Task brief: Write out the passage of the forum question on measuring CFS scheduler throttling that starts with "so i read from" and continues through "do that properly?".
### Passage for review ###
0

I am trying to get node CFS scheduler throttling in percent. For that i am reading 2 values 2 times (ignoring timeslices) from /proc/schedstat it has following format:

$ cat /proc/schedstat
version 15
timestamp 4297299139
cpu0 0 0 0 0 0 0 1145287047860 105917480368 8608857
                 CpuTime       RunqTime  

so i read from file, sleep for some time, read again, calculate time passed and value delta between, and calc percent then using following code:

cputTime := float64(delta.CpuTime) / delta.TimeDelta / 10000000
runqTime := float64(delta.RunqTime) / delta.TimeDelta / 10000000
percent := runqTime

the trick is that percent could be like 2000%

i assumed that runqtime is incremental, and is expressed in nanoseconds, so i divided it by 10^7 (to get it to 0-100% range), and timedelta is difference between measurements in seconds. what is wrong with it? how to do that properly?
### Given information ###
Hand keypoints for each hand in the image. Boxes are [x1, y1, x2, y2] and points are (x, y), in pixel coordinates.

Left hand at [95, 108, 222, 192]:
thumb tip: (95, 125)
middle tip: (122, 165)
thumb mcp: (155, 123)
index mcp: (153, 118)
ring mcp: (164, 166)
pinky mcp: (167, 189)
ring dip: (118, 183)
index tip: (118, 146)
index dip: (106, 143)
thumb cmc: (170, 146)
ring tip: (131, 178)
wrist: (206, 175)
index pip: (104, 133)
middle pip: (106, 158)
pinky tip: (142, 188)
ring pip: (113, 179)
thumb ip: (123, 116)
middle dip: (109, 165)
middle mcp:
###
Task answer:
so i read from file, sleep for some time, read again, calculate time passed and value delta between, and calc percent then using following code:

cputTime := float64(delta.CpuTime) / delta.TimeDelta / 10000000
runqTime := float64(delta.RunqTime) / delta.TimeDelta / 10000000
percent := runqTime

the trick is that percent could be like 2000%

i assumed that runqtime is incremental, and is expressed in nanoseconds, so i divided it by 10^7 (to get it to 0-100% range), and timedelta is difference between measurements in seconds. what is wrong with it? how to do that properly?